_Actions to take_.
• 1. Answer these questions about the MythTV thread:
(a) What did jrm@ use a headless box for in a first FreeBSD installation?
(b) Which KDE component does Speedy still remember the port wanting to install?
(c) According to decke, what must be run at least once, and for what purpose?
• 2. Convert the lines of the rows, starting at the line containing "text B. Stratocumulus" and ending at the line containing "text E3A07 (C) [118, 291, 1157, 319]", into a JSON list of strings with one string per line and blank lines left out.

# MythTV backend only



## Speedy (Dec 21, 2010)

I want to run backend only in a headless box. Is it possible? Has anybody done this?


----------



## jrm@ (Dec 22, 2010)

Yeah, sure it's possible.  My first installation of FreeBSD was a headless box used as a router.  It was in the mid-nineties and cheap, consumer routers weren't available.  FreeBSD had natd, which seemed to work better than IP masquerading in Linux.

Err.. after rereading your post I realize you're asking more about the mythtv installation, which I know absolutely nothing about.


----------



## tajudd (Dec 22, 2010)

Very possible.  I've done many MythTV installs to know it's possible.  the MythTV backend can be completely headless.  Now -- the FreeBSD packages for MythTV were badly broken.  I haven't touched those in a LONG time.


----------



## Speedy (Dec 22, 2010)

The trouble is multimedia/mythtv port wants to install half of KDE ... lots of stuff what is needed only for frontend. And it stopped with an error while I was writing this. I have another backend running on Gentoo and Gentoo ebuild did not pull in all that cruft. I have to postpone this project until I have more time to investigate whether it is reasonable to install by hand.


----------



## decke (Feb 21, 2011)

You probably wanted to say that there are a lot of Qt4 dependencies. All of them are needed because you will need to run mythtv-setup at least once to configure your card and backend. X11 forwarding or vnc can be used to do that from another machine but you still need all X11 and Qt4 libraries on the backend machine.

Please look at the gentoo ebuild yourself because I could not find a big difference in the dependencies. They also do not have a headless option so I don't get your point.


----------



## Speedy (Mar 6, 2011)

No, I wanted to say it wants to install KDE stuff, cannot remember what exactly. Phonon was the one I do remember, but there was more.


----------

_Data shown_.
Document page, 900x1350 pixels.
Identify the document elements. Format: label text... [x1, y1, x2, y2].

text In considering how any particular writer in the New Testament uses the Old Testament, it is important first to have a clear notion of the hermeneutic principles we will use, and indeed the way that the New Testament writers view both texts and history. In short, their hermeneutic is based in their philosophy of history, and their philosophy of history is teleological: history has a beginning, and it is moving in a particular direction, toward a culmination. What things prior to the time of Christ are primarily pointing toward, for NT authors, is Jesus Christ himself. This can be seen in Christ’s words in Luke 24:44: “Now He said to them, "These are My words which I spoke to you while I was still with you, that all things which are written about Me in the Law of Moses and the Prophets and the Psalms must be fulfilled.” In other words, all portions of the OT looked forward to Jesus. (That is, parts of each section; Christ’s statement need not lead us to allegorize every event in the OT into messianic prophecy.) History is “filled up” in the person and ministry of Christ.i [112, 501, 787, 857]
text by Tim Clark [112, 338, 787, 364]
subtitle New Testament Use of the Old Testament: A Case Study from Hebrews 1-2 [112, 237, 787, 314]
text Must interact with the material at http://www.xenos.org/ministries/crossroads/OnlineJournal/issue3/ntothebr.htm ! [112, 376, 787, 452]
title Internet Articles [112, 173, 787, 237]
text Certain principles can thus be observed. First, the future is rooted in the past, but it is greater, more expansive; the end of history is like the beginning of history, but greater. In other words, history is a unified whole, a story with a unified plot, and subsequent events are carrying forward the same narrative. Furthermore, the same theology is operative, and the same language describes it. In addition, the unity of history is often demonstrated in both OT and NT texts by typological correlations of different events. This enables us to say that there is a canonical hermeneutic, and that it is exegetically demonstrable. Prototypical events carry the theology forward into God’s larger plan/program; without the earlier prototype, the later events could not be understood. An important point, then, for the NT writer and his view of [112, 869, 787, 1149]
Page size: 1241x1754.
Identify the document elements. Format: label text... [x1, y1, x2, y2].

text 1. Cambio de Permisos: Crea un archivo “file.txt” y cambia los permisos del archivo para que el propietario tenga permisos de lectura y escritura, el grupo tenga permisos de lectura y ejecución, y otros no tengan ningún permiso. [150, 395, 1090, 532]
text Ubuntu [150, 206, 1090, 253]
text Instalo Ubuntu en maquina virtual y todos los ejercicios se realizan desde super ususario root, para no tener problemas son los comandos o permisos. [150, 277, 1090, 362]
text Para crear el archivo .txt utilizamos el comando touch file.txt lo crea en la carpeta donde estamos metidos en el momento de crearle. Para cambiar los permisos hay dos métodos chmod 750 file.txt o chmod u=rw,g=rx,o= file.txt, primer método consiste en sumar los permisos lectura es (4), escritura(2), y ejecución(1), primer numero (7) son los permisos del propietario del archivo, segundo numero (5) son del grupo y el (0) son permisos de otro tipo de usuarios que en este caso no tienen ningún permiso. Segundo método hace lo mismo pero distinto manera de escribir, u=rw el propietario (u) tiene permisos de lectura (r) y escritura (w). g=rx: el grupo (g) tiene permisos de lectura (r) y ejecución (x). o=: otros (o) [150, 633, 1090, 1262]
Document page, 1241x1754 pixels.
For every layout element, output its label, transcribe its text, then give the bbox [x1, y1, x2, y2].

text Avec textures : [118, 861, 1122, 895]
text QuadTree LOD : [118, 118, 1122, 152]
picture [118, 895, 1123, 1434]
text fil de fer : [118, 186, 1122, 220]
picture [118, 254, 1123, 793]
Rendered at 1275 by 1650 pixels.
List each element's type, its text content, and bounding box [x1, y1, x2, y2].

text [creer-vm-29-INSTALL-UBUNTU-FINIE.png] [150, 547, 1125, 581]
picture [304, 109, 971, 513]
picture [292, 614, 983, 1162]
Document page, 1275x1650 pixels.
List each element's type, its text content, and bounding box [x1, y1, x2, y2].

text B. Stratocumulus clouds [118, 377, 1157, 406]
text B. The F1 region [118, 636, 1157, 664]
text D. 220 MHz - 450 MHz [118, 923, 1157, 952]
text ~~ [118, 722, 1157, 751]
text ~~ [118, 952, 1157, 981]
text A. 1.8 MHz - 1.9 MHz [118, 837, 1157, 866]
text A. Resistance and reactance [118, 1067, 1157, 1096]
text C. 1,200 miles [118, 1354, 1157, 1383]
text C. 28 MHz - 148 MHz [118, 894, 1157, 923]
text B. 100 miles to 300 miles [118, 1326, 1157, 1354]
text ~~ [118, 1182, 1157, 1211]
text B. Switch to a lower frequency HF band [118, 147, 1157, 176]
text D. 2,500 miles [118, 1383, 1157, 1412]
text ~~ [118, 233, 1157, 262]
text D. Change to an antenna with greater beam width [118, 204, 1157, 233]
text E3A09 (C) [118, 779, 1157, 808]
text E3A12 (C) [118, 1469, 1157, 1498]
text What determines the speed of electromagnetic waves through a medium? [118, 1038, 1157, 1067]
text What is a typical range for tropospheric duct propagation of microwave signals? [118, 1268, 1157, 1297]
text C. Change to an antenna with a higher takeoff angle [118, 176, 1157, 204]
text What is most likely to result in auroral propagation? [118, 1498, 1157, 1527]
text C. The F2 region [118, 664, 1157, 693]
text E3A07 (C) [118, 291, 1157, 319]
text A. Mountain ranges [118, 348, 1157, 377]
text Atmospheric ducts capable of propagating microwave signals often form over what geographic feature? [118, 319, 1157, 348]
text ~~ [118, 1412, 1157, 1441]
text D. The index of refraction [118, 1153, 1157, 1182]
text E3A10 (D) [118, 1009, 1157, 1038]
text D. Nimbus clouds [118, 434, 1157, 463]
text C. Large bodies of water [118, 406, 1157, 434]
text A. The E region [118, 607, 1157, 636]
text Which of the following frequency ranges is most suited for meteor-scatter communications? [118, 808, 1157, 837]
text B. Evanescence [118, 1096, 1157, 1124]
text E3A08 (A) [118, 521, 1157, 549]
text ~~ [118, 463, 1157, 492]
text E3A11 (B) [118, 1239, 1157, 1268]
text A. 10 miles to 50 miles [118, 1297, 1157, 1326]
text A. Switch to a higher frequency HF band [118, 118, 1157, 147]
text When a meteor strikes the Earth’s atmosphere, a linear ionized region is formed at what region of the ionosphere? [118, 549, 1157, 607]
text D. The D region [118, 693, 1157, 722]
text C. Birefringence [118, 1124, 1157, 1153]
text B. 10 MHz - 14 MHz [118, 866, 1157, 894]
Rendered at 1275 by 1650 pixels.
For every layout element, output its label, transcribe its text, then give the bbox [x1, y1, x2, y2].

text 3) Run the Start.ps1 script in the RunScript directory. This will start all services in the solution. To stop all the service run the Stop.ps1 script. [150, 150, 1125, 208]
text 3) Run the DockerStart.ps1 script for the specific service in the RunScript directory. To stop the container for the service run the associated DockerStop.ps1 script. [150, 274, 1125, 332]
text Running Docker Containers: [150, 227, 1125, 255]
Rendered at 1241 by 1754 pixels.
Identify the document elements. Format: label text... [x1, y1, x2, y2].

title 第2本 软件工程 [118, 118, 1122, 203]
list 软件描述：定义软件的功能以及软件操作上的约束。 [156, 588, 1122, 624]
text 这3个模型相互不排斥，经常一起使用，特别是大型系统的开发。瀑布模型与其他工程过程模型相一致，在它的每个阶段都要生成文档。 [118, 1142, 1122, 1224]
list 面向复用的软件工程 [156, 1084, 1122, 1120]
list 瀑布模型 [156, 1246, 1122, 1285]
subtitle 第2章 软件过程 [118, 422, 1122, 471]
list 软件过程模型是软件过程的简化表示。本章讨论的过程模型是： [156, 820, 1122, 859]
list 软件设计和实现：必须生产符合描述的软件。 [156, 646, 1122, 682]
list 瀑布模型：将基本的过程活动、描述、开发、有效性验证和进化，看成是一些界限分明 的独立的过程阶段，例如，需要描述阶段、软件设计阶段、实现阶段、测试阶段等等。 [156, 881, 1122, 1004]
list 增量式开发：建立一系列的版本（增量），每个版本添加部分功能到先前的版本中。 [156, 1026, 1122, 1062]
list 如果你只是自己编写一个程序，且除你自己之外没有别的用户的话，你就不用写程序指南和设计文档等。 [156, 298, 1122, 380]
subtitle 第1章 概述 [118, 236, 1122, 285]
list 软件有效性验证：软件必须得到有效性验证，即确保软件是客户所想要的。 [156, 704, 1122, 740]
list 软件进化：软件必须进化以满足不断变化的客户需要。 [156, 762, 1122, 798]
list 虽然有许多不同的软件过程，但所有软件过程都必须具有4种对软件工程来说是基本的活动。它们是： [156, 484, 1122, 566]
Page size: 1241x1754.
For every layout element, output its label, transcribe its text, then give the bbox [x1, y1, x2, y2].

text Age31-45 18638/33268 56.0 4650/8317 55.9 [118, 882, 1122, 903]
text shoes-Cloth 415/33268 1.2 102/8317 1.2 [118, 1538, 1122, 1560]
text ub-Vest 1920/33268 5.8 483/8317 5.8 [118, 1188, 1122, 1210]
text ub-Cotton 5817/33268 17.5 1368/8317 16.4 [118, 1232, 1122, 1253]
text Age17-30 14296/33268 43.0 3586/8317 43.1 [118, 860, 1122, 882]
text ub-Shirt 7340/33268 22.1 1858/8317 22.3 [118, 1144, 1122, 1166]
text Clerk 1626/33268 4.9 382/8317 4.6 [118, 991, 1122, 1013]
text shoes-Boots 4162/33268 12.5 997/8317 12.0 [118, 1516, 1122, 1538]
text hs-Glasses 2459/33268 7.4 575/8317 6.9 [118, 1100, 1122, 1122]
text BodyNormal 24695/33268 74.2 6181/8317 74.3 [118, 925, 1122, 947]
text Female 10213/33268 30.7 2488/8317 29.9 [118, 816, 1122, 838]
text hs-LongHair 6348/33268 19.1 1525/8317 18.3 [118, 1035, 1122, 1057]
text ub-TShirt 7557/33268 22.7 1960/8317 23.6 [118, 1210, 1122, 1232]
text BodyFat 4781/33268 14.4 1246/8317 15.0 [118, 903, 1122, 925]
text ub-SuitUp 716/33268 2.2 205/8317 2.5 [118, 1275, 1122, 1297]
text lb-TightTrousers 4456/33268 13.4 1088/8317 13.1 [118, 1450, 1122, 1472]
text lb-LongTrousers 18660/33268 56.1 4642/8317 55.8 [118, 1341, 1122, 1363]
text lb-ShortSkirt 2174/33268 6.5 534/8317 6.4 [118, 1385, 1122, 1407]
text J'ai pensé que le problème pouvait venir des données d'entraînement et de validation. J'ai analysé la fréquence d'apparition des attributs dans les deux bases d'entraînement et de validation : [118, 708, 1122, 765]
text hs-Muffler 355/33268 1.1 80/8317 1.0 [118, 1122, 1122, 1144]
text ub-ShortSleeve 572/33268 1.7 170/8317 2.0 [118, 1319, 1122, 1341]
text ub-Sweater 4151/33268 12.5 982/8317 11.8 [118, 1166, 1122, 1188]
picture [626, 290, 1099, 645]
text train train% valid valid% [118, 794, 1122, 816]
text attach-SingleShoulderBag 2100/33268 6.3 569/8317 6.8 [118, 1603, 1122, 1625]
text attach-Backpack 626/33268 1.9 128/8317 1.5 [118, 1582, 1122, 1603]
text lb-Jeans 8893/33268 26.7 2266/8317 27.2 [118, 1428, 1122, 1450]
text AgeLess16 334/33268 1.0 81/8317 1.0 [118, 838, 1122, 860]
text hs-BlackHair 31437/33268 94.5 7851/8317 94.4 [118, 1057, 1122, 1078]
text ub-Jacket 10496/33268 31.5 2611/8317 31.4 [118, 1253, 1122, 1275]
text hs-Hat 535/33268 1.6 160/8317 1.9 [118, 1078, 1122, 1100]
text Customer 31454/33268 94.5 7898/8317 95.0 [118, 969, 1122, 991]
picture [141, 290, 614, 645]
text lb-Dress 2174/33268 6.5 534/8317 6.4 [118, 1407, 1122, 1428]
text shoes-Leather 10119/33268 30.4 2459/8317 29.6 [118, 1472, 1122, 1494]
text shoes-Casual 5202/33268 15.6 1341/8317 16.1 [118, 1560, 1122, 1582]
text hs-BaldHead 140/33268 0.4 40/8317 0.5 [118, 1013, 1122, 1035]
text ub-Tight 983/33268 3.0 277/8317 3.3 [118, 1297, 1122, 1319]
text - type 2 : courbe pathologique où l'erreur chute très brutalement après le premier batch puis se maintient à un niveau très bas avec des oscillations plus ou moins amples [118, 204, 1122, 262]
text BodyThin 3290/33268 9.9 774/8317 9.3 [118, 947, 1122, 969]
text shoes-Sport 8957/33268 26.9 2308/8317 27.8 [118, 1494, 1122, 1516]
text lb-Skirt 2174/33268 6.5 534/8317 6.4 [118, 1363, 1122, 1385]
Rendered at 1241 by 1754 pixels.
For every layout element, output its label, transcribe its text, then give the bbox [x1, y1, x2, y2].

_Exercise results_.
• 1.
(a) As a router.
(b) Phonon.
(c) mythtv-setup, to configure the card and backend.

• 2.
[
  "text B. Stratocumulus clouds [118, 377, 1157, 406]",
  "text B. The F1 region [118, 636, 1157, 664]",
  "text D. 220 MHz - 450 MHz [118, 923, 1157, 952]",
  "text ~~ [118, 722, 1157, 751]",
  "text ~~ [118, 952, 1157, 981]",
  "text A. 1.8 MHz - 1.9 MHz [118, 837, 1157, 866]",
  "text A. Resistance and reactance [118, 1067, 1157, 1096]",
  "text C. 1,200 miles [118, 1354, 1157, 1383]",
  "text C. 28 MHz - 148 MHz [118, 894, 1157, 923]",
  "text B. 100 miles to 300 miles [118, 1326, 1157, 1354]",
  "text ~~ [118, 1182, 1157, 1211]",
  "text B. Switch to a lower frequency HF band [118, 147, 1157, 176]",
  "text D. 2,500 miles [118, 1383, 1157, 1412]",
  "text ~~ [118, 233, 1157, 262]",
  "text D. Change to an antenna with greater beam width [118, 204, 1157, 233]",
  "text E3A09 (C) [118, 779, 1157, 808]",
  "text E3A12 (C) [118, 1469, 1157, 1498]",
  "text What determines the speed of electromagnetic waves through a medium? [118, 1038, 1157, 1067]",
  "text What is a typical range for tropospheric duct propagation of microwave signals? [118, 1268, 1157, 1297]",
  "text C. Change to an antenna with a higher takeoff angle [118, 176, 1157, 204]",
  "text What is most likely to result in auroral propagation? [118, 1498, 1157, 1527]",
  "text C. The F2 region [118, 664, 1157, 693]",
  "text E3A07 (C) [118, 291, 1157, 319]"
]